[MATERIALS PROVIDED start]
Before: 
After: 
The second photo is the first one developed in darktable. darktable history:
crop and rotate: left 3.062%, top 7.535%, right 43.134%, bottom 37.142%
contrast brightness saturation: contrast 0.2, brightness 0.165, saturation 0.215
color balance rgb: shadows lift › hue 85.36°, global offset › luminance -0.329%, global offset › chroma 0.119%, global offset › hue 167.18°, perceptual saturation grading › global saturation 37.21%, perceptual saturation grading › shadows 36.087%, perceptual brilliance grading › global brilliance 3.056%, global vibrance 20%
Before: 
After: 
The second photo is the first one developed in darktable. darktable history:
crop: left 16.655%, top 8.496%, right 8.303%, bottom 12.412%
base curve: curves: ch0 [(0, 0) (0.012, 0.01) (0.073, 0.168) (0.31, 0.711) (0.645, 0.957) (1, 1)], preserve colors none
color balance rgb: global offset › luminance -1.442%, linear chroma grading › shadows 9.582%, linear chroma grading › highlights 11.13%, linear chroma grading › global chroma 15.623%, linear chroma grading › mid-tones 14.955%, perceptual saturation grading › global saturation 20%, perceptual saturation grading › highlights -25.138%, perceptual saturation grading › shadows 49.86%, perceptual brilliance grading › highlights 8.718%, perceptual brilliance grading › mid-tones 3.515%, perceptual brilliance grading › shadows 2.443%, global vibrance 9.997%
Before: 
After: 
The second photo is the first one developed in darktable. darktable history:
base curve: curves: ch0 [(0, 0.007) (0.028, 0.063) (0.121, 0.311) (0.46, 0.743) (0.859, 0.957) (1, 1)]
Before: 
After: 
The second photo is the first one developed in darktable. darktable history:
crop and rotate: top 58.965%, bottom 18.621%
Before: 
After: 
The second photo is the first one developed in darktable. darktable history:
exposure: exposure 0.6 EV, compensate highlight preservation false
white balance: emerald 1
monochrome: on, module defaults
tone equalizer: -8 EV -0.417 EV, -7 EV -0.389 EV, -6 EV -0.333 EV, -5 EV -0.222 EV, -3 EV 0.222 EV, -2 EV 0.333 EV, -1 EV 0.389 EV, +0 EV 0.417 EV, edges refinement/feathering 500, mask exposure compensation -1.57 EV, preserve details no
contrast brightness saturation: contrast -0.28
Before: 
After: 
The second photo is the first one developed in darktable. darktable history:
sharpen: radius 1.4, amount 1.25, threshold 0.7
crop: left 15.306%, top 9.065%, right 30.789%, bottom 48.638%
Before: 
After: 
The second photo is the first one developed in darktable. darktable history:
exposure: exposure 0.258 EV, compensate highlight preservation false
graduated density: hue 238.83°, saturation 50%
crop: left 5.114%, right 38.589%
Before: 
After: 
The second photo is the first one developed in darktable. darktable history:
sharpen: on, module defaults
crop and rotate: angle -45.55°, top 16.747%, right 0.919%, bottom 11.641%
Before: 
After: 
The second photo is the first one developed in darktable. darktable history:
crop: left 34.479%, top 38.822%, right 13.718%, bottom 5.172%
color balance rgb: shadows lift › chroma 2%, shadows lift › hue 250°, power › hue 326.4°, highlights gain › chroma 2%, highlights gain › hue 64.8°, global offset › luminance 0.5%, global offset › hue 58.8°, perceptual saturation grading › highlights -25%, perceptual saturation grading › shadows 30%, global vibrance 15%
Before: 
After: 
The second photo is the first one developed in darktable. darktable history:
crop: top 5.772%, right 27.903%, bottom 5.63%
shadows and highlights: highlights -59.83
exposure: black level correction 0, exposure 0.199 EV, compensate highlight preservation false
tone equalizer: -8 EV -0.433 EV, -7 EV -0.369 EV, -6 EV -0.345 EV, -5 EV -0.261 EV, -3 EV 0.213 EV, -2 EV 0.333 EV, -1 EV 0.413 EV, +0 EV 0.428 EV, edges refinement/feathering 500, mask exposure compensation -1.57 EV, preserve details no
[MATERIALS PROVIDED end]
GIVEN REQUEST: Repeat the rows from the first line through the line holding "base curve: curves: ch0 [(0, 0.007)", inclusive, swapping "developed" for "processed" and leaving everything else unchanged.

RESULT OF THE TASK:
Before: 
After: 
The second photo is the first one processed in darktable. darktable history:
crop and rotate: left 3.062%, top 7.535%, right 43.134%, bottom 37.142%
contrast brightness saturation: contrast 0.2, brightness 0.165, saturation 0.215
color balance rgb: shadows lift › hue 85.36°, global offset › luminance -0.329%, global offset › chroma 0.119%, global offset › hue 167.18°, perceptual saturation grading › global saturation 37.21%, perceptual saturation grading › shadows 36.087%, perceptual brilliance grading › global brilliance 3.056%, global vibrance 20%
Before: 
After: 
The second photo is the first one processed in darktable. darktable history:
crop: left 16.655%, top 8.496%, right 8.303%, bottom 12.412%
base curve: curves: ch0 [(0, 0) (0.012, 0.01) (0.073, 0.168) (0.31, 0.711) (0.645, 0.957) (1, 1)], preserve colors none
color balance rgb: global offset › luminance -1.442%, linear chroma grading › shadows 9.582%, linear chroma grading › highlights 11.13%, linear chroma grading › global chroma 15.623%, linear chroma grading › mid-tones 14.955%, perceptual saturation grading › global saturation 20%, perceptual saturation grading › highlights -25.138%, perceptual saturation grading › shadows 49.86%, perceptual brilliance grading › highlights 8.718%, perceptual brilliance grading › mid-tones 3.515%, perceptual brilliance grading › shadows 2.443%, global vibrance 9.997%
Before: 
After: 
The second photo is the first one processed in darktable. darktable history:
base curve: curves: ch0 [(0, 0.007) (0.028, 0.063) (0.121, 0.311) (0.46, 0.743) (0.859, 0.957) (1, 1)]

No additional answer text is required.